PROBLEM DESCRIPTION - Below are records to be repeated exactly. Leave their pictures behind.

··· INFORMATION GIVEN

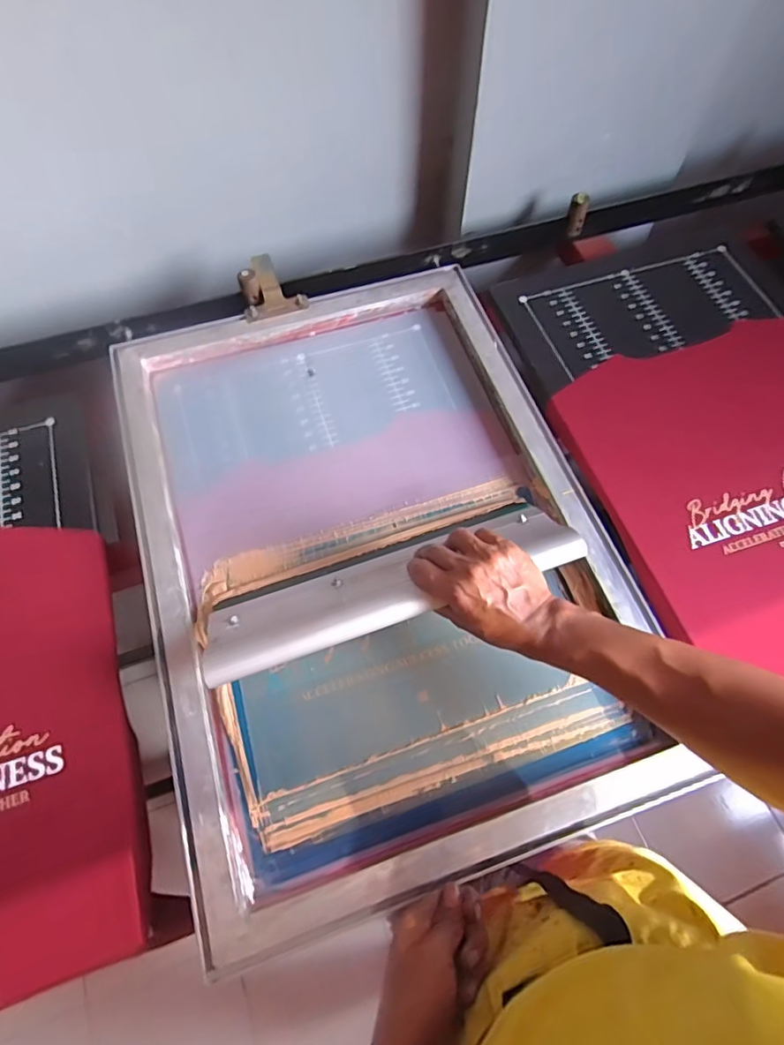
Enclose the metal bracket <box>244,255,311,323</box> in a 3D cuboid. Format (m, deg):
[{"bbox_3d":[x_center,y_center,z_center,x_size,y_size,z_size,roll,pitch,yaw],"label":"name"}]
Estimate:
[{"bbox_3d":[-0.157,-0.307,0.703,0.079,0.026,0.074,-15,108,-6],"label":"metal bracket"}]

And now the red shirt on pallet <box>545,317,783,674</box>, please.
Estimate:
[{"bbox_3d":[0.434,-0.052,0.631,0.379,0.044,0.424,-21,68,-2],"label":"red shirt on pallet"}]

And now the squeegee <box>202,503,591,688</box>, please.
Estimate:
[{"bbox_3d":[-0.003,0.057,0.518,0.351,0.030,0.118,-20,41,-10],"label":"squeegee"}]

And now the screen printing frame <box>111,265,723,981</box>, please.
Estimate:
[{"bbox_3d":[-0.025,0.010,0.581,0.454,0.055,0.638,-16,68,-8],"label":"screen printing frame"}]

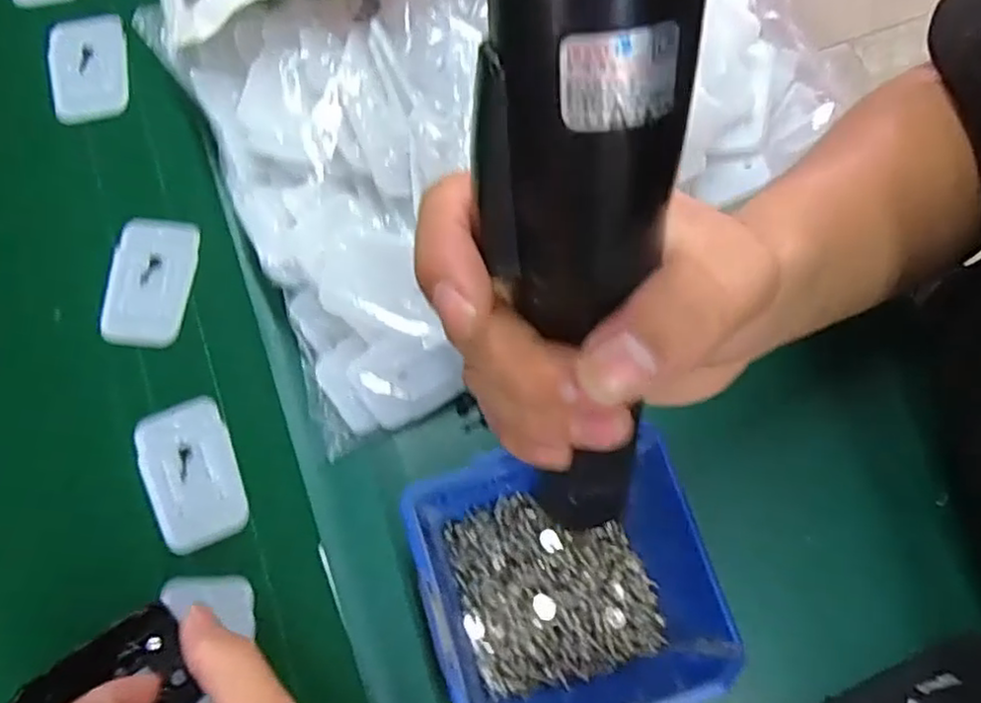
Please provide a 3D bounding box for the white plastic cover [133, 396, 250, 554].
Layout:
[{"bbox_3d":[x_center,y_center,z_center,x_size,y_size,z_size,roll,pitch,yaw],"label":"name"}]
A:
[{"bbox_3d":[-0.152,0.062,0.349,0.043,0.004,0.072,-22,73,-9],"label":"white plastic cover"}]

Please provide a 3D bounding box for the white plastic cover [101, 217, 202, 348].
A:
[{"bbox_3d":[-0.189,-0.039,0.380,0.045,0.005,0.072,8,71,1],"label":"white plastic cover"}]

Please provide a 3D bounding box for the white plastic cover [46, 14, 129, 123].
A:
[{"bbox_3d":[-0.245,-0.172,0.416,0.046,0.006,0.070,-9,71,-5],"label":"white plastic cover"}]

······

OUTPUT BELOW -
Enclose the metal bracket <box>244,255,311,323</box> in a 3D cuboid. Format (m, deg):
[{"bbox_3d":[x_center,y_center,z_center,x_size,y_size,z_size,roll,pitch,yaw],"label":"name"}]
Estimate:
[{"bbox_3d":[-0.157,-0.307,0.703,0.079,0.026,0.074,-15,108,-6],"label":"metal bracket"}]

And now the red shirt on pallet <box>545,317,783,674</box>, please.
Estimate:
[{"bbox_3d":[0.434,-0.052,0.631,0.379,0.044,0.424,-21,68,-2],"label":"red shirt on pallet"}]

And now the squeegee <box>202,503,591,688</box>, please.
Estimate:
[{"bbox_3d":[-0.003,0.057,0.518,0.351,0.030,0.118,-20,41,-10],"label":"squeegee"}]

And now the screen printing frame <box>111,265,723,981</box>, please.
Estimate:
[{"bbox_3d":[-0.025,0.010,0.581,0.454,0.055,0.638,-16,68,-8],"label":"screen printing frame"}]

Please provide a 3D bounding box for the white plastic cover [133, 396, 250, 554].
Layout:
[{"bbox_3d":[x_center,y_center,z_center,x_size,y_size,z_size,roll,pitch,yaw],"label":"name"}]
A:
[{"bbox_3d":[-0.152,0.062,0.349,0.043,0.004,0.072,-22,73,-9],"label":"white plastic cover"}]

Please provide a 3D bounding box for the white plastic cover [101, 217, 202, 348].
A:
[{"bbox_3d":[-0.189,-0.039,0.380,0.045,0.005,0.072,8,71,1],"label":"white plastic cover"}]

Please provide a 3D bounding box for the white plastic cover [46, 14, 129, 123].
A:
[{"bbox_3d":[-0.245,-0.172,0.416,0.046,0.006,0.070,-9,71,-5],"label":"white plastic cover"}]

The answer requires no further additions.